Proactive Agent Research Environment: Simulating Active Users to Evaluate Proactive Assistants
This work addresses a bottleneck in proactive assistant development for researchers and developers by providing a simulation framework and benchmark.
The paper tackles the problem of developing proactive agents by addressing the lack of realistic user simulation frameworks, introducing Pare, which models applications as finite state machines to enable active user simulation, and Pare-Bench, a benchmark of 143 tasks to evaluate these agents.

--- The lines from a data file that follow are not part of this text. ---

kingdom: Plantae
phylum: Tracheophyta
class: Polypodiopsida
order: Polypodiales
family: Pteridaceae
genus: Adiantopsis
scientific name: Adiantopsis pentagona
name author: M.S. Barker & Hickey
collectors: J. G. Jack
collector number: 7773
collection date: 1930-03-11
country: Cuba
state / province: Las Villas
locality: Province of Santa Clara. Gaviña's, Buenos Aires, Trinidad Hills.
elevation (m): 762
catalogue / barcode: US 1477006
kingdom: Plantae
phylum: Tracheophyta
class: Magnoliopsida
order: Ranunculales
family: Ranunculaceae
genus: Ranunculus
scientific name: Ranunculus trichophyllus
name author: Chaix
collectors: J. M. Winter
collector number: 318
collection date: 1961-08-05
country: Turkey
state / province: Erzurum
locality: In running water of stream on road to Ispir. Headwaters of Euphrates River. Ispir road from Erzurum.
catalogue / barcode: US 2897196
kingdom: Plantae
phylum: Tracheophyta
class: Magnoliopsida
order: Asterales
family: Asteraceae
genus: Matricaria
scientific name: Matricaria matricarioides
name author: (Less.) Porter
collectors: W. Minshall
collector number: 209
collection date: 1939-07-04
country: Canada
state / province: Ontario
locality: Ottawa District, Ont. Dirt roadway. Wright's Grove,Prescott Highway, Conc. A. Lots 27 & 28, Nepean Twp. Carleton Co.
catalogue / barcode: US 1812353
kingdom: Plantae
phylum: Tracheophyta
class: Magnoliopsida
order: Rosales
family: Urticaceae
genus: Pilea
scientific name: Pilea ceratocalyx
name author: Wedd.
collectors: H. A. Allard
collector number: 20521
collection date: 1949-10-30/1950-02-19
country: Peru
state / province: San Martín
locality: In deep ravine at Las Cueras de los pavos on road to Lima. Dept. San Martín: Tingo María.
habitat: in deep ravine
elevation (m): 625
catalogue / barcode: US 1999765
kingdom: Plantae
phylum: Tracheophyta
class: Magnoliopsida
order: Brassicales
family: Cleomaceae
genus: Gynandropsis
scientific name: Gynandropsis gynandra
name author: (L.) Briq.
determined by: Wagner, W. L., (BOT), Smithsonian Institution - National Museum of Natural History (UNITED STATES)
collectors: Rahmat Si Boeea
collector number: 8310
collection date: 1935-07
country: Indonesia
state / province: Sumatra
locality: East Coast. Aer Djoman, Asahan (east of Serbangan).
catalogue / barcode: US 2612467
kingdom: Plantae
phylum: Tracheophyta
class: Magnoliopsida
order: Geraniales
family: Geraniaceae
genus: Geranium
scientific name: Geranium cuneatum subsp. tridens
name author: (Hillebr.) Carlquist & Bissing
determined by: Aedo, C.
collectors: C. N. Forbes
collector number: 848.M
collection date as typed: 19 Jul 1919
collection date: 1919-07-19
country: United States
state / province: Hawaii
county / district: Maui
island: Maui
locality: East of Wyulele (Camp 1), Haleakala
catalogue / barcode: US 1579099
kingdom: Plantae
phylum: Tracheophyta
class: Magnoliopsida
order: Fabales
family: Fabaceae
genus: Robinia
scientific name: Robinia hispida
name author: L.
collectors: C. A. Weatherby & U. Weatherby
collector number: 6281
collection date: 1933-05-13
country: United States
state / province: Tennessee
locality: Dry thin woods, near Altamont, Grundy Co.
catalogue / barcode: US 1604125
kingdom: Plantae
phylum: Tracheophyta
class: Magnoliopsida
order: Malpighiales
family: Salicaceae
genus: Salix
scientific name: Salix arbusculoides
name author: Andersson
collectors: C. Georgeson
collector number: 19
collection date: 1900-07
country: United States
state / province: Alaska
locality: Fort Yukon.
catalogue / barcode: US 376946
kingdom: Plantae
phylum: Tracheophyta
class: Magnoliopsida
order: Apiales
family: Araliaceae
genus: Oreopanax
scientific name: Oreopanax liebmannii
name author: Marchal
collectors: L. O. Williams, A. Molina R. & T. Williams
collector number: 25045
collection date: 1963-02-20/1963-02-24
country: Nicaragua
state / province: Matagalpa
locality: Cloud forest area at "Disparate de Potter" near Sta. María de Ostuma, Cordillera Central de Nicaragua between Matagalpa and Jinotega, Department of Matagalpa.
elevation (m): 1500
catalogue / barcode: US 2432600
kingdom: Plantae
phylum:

Proactive agents that anticipate user needs and autonomously execute tasks hold great promise as digital assistants, yet the lack of realistic user simulation frameworks hinders their development. Existing approaches model apps as flat tool-calling APIs, failing to capture the stateful and sequential nature of user interaction in digital environments and making realistic user simulation infeasible. We introduce Proactive Agent Research Environment (Pare), a framework for building and evaluating proactive agents in digital environments. Pare models applications as finite state machines with stateful navigation and state-dependent action space for the user simulator, enabling active user simulation. Building on this foundation, we present Pare-Bench, a benchmark of 143 diverse tasks spanning communication, productivity, scheduling, and lifestyle apps, designed to test context observation, goal inference, intervention timing, and multi-app orchestration.